Report all lines in the records that hold the string "Courtyard".

Data items
• • • • •

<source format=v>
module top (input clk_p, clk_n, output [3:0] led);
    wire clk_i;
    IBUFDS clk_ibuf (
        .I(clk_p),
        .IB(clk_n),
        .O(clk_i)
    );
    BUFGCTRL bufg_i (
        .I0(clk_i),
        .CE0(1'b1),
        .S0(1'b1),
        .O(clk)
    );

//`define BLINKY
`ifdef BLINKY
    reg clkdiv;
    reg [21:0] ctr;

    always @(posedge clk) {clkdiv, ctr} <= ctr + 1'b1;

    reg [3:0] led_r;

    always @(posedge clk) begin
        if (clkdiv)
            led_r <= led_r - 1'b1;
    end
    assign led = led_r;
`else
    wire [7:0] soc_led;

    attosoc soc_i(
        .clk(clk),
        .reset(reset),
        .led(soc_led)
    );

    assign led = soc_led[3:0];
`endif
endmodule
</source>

• • • • •

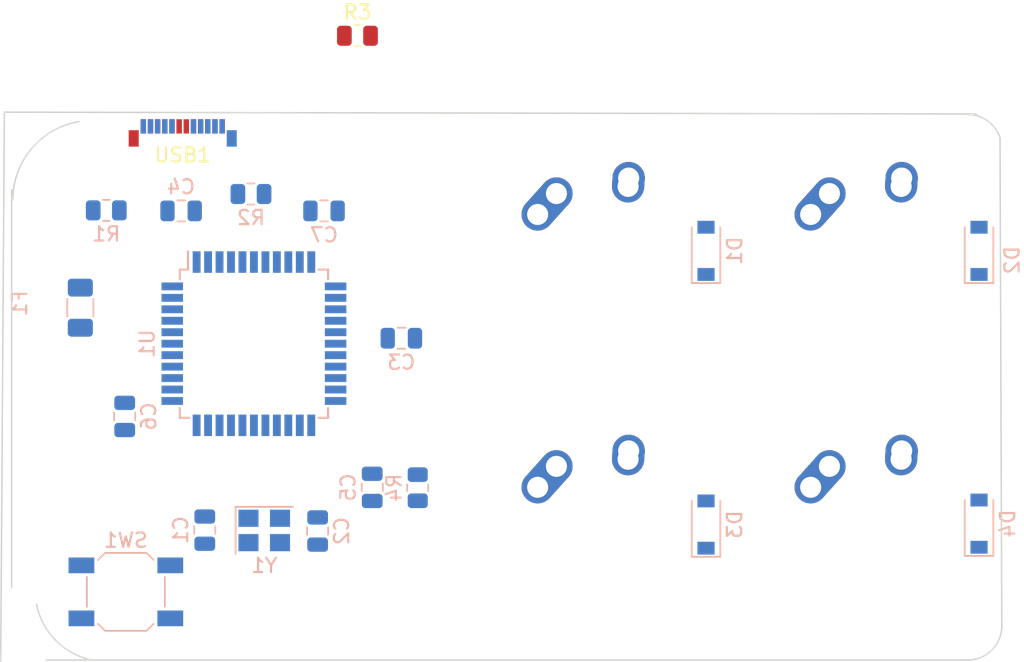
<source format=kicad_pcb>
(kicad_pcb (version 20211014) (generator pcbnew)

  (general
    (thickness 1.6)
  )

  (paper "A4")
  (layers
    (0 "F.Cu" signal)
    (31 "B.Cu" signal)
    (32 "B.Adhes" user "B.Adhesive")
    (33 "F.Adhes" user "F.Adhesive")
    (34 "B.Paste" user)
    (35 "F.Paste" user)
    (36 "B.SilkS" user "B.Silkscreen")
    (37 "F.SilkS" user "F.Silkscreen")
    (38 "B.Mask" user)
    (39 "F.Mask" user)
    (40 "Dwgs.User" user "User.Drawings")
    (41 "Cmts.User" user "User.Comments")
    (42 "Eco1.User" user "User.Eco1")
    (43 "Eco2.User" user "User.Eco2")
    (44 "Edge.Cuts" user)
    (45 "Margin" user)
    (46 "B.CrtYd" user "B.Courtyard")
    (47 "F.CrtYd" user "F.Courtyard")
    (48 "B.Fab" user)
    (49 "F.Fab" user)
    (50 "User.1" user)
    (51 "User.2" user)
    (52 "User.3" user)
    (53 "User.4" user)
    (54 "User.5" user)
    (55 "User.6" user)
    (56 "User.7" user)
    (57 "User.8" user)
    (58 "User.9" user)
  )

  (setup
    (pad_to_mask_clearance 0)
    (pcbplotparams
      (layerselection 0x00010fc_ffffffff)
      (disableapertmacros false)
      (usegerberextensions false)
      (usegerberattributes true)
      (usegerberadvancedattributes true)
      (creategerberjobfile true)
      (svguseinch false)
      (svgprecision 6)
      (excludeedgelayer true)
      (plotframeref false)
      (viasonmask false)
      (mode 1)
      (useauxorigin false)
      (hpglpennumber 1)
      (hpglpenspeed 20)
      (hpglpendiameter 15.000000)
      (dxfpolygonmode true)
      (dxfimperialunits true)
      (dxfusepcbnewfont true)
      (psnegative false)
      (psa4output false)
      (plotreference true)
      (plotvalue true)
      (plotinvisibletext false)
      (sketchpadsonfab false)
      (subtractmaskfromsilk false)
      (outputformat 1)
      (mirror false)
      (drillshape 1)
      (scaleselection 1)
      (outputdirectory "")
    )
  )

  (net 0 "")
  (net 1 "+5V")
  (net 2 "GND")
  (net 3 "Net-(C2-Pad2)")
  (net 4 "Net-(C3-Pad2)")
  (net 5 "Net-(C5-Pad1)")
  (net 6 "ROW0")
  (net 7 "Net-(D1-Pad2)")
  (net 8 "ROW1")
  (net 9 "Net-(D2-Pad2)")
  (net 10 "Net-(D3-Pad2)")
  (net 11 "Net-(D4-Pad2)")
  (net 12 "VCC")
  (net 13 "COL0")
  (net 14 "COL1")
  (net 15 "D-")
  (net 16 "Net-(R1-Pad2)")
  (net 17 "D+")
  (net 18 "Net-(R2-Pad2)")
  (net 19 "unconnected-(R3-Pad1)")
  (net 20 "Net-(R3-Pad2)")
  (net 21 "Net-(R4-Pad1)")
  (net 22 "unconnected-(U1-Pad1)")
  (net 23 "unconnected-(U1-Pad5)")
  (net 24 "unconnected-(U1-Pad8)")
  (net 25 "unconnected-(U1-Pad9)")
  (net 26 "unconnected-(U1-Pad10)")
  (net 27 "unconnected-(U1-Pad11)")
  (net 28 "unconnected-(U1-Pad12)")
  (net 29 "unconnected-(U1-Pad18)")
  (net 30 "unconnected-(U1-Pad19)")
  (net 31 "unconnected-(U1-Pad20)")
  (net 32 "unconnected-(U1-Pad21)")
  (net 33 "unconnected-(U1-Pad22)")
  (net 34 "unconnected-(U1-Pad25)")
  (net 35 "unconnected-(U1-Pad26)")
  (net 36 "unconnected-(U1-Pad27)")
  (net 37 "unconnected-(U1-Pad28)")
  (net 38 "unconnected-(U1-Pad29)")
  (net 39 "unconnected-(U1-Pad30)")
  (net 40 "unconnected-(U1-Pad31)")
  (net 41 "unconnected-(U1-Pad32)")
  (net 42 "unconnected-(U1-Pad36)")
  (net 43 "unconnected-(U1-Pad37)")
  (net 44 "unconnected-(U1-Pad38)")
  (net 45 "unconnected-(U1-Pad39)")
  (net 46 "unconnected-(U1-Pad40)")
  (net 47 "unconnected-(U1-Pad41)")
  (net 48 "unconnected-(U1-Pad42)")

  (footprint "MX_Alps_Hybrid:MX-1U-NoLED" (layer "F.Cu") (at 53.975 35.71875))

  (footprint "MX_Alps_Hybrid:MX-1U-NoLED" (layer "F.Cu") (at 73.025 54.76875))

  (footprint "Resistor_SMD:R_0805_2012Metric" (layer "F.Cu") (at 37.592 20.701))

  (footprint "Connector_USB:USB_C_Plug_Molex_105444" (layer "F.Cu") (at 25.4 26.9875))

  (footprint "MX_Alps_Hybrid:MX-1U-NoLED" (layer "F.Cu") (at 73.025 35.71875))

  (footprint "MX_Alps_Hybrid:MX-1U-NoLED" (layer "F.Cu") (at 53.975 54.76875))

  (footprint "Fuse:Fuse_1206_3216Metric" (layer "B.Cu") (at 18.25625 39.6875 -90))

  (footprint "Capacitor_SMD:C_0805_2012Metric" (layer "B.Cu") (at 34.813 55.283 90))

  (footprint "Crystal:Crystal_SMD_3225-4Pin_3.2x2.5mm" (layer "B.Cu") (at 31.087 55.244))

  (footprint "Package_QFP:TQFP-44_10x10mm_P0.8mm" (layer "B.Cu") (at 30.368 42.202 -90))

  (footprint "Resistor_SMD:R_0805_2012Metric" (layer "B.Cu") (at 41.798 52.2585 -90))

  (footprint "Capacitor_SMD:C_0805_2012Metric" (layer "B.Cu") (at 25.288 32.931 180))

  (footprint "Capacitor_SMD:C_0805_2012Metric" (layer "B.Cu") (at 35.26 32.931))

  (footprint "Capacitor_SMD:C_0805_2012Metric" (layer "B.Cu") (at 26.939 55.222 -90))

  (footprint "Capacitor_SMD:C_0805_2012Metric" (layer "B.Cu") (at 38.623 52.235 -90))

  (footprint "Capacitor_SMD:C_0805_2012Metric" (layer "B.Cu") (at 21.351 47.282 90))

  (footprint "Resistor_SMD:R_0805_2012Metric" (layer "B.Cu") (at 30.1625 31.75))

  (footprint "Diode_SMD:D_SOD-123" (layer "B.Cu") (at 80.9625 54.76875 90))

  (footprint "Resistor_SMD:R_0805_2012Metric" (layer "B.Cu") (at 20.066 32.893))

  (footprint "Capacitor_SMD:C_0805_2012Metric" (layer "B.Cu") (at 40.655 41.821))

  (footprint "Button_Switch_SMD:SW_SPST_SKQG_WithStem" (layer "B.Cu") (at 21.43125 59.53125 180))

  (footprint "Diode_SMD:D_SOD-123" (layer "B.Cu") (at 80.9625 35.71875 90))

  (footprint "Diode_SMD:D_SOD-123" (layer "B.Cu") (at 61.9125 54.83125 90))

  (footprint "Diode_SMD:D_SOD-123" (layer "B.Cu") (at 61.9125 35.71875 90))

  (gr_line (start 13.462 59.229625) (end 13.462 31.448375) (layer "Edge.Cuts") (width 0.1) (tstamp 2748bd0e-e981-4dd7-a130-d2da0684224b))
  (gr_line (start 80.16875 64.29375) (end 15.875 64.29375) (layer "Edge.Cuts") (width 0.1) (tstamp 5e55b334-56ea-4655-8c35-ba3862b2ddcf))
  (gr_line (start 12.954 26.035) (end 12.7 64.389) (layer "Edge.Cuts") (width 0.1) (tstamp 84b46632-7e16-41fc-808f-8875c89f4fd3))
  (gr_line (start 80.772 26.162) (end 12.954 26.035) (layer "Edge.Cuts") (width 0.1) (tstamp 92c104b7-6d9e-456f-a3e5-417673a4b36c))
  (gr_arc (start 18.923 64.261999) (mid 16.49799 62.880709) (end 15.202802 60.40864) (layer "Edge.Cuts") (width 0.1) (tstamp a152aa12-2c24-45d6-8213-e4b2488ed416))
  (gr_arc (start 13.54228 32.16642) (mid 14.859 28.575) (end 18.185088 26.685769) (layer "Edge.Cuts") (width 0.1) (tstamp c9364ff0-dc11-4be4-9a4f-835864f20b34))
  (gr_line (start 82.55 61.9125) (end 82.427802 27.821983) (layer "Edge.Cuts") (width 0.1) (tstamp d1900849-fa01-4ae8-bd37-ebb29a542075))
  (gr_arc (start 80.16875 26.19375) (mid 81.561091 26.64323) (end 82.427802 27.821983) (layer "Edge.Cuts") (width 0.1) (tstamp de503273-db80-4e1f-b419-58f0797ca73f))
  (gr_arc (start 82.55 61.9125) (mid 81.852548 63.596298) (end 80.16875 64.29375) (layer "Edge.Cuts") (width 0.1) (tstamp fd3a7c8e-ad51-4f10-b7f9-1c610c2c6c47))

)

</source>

• • • • •

_THE ANSWER_
    (46 "B.CrtYd" user "B.Courtyard")
    (47 "F.CrtYd" user "F.Courtyard")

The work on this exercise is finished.